Aniden olan bu değişim beynimi zorluyor, farklı olasılıkları ve ters gidebilecek her şeyi düşünmemi sağlıyor. Aklımdan bir düşünce geçiyor ve öfkemi anlayamadığım bir şekilde yoğunlaştırıyor.
"Alexis'in son zamanlarda biriyle görüşüp görüşmediğini öğren. Özellikle erkeklerle." diyorum. Asistanım dikiz aynasından gözlerimle buluşuyor. Gözleri, karıma bakmasını ve başka erkeklerle görüşüyor olma ihtimalini istemem karşısındaki şaşkınlığını gizleyemiyor. Tüm olasılıkları göz ardı edemiyorum ve eğer Alexis gerçekten beni aldatıyorsa, yemin ederim ki-
Telefonum deri koltukların üzerinde yanımda titriyor. Samantha'nın adı bir mesaj bildiriminde ekranda beliriyor. Bana bir dahaki sefere doktor muayenehanesinde ne zaman müsait olacağımı soruyor. Samantha'nın mesajını görmek öfkemi yatıştırıyor ama beni çok daha rahatsız edici bir duyguyla baş başa bırakıyor. Sessiz karımın aniden boşanmak istemesinin tüm nedenlerini düşündüm ama bir zamanlar sevdiğim kadını hamile bırakmamın sebep olabileceği hiç aklıma gelmedi.
İki ay önce, içkinin beni yine en kötü kararları almaya sürüklemesine izin verdiğim o günü düşünüyorum. Tek yapmam gereken Samantha'yı havaalanından almak, oteline götürmek ve eve dönmekti. Bunun yerine, otel odasında bir içki içme davetini kabul ettim; eski zamanların hatırına, öyle dedi. O gece sadece bir içki içmekten fazlasını yaptık ve sonuç Samantha'nın içinde büyüyen bebek oldu. Buna henüz bir hata diyemem, içten içe bunun asla olmaması gerektiğini biliyorum. Samantha'nın içinde olmanın üç yıl sonra nasıl hissettireceği düşüncesinin beni baştan çıkarmasına asla izin vermemeliydim.

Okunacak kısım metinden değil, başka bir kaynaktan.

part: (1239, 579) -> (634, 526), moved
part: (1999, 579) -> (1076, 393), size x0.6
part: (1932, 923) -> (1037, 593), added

Çocuğu istiyorum. Bu benim bebeğim ve onu kaybetmeyi planlamıyorum ama bunun Alexis'le boşanma gibi bir sorun olacağını hiç düşünmediğim bir bedeli var. Alexis'in benden boşanmasına izin veremem. Ona ihtiyacım var. Ofiste ve evimde. Yedi yıldır sekreterim ve kimse onun işini onun kadar iyi yapamaz. Ayrıca ona iyi maaş veriyorum ve karım olarak hiçbir şeye ihtiyacı olmadığından emin oluyorum. Zaten ben olmadan nasıl geçinmeyi planlıyor? Boşanma isteyerek kendini benden daha üst bir seviyeye mi koyduğunu düşünüyor? Şimdi benimle hangi oyunu oynuyor? Ha! Kadınlar bir erkek ve onun desteği olmadan yaşayabileceklerini düşünüyorlar.
Bunları derinlemesine düşündükçe, bunlara çare olacak yolları da düşünüyorum.
Benim sadece onu etkileyecek bir şeyler yapmam gerekiyor.
"Kadınlar nelerden hoşlanır?" diye sordum asistanıma.
İlk başta tereddüt ediyor, aniden gelen soruya şaşırıyor ve sonra boğazını temizleyip cevaplıyor, "Eee, sanırım tasarımcı çantalar ve ah, çiçekler."
Telefonumda bir çevrimiçi mağazada geziniyorum, gözüme çarpan her pahalı çantaya tıklayıp duruyorum, ta ki ona bir yıl yetecek kadar sipariş verene kadar. Sonra eve giderken çiçekçiye uğruyoruz. Yüz binden fazla çiçek olduğunu öğreniyoruz ve Alexis için hangisini alacağıma karar veremiyorum bile çünkü görünüşe göre kadınların çiçekler gibi önemsiz şeyler söz konusu olduğunda da favorileri var. Sonunda, Zambak'ı seçiyorum çünkü çiçekçideki görevli bunun çoğu kadının favorisi olduğunu söylüyor.
Ondan sonra eve doğru yola koyuldum ve aklımda tek bir düşünce vardı: Alexis'in benden boşanmasına izin vermeyeceğim.